Safe Browsing downloads databases of bad URLs and checks against those locally. The only time data is sent to Google is:

a) when you hit a URL present in the downloaded anti-phishing database; Firefox checks to make sure it's not been removed since the database was downloaded, e.g. because it was a false positive
b) when you download a non-common binary file; in that case, a hash of the file is sent to check if it's known malware.

The first of these would be pretty rare; the second perhaps a bit less rare, but Google don't get the file contents, or find out where you got it from.

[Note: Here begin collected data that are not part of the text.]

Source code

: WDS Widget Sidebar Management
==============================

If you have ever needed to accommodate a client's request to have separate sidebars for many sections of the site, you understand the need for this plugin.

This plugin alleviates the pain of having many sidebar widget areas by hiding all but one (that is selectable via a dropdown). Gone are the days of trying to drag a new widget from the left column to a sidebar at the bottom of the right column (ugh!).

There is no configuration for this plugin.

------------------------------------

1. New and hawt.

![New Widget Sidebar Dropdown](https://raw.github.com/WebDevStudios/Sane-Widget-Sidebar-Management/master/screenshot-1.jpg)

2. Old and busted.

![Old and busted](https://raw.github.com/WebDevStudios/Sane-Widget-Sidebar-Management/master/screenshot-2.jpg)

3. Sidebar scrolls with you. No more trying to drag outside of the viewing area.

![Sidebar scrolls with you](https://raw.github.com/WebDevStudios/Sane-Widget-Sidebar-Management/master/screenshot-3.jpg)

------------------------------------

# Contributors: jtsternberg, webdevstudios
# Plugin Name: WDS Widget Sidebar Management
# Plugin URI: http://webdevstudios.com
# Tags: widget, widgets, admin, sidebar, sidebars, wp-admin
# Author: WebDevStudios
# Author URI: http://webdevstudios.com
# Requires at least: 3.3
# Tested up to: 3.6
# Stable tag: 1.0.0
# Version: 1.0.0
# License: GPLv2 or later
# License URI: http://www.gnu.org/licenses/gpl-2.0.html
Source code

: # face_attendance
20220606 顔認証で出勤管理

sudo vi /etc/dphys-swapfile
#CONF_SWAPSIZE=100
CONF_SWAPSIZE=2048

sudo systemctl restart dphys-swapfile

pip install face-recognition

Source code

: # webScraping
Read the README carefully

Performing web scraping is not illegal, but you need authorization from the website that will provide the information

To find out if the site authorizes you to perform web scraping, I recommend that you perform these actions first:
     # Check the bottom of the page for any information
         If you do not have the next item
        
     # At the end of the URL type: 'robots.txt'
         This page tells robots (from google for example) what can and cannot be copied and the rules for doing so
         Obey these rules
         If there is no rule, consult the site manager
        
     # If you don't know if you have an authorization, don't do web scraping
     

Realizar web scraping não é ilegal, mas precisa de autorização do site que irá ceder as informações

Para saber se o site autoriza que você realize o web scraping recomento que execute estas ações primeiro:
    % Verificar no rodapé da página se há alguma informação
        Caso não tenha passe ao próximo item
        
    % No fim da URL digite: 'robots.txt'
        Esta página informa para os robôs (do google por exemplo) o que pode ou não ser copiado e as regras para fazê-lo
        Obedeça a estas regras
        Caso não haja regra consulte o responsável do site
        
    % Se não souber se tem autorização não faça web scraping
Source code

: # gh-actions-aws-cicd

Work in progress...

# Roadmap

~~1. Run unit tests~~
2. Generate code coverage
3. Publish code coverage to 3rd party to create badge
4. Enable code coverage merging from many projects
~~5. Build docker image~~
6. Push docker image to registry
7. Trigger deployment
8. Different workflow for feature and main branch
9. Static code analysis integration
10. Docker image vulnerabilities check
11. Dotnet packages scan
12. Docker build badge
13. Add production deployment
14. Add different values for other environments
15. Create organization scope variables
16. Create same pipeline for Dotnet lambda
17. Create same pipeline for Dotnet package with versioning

This feature can also be disabled without disabling the standard SafeBrowsing service.

It seems to me that the current way the feature works manages to protect users from what are serious, ongoing internet threats (phishing and malware are big, big problems) in the most privacy-preserving way possible.

Gerv

Wikipedia favicon non-free?

Posted Jul 23, 2015 17:38 UTC (Thu) by davidgerard (guest, #100304) [Link]

What makes the Wikipedia favicon DFSG non-free? The file itself is marked "ineligible for copyright" (it's a simple rendering of the capital W from the font):

https://commons.wikimedia.org/wiki/File:Wikipedia-favicon...

It is, however, trademarked. Is that a universal DFSG dealbreaker?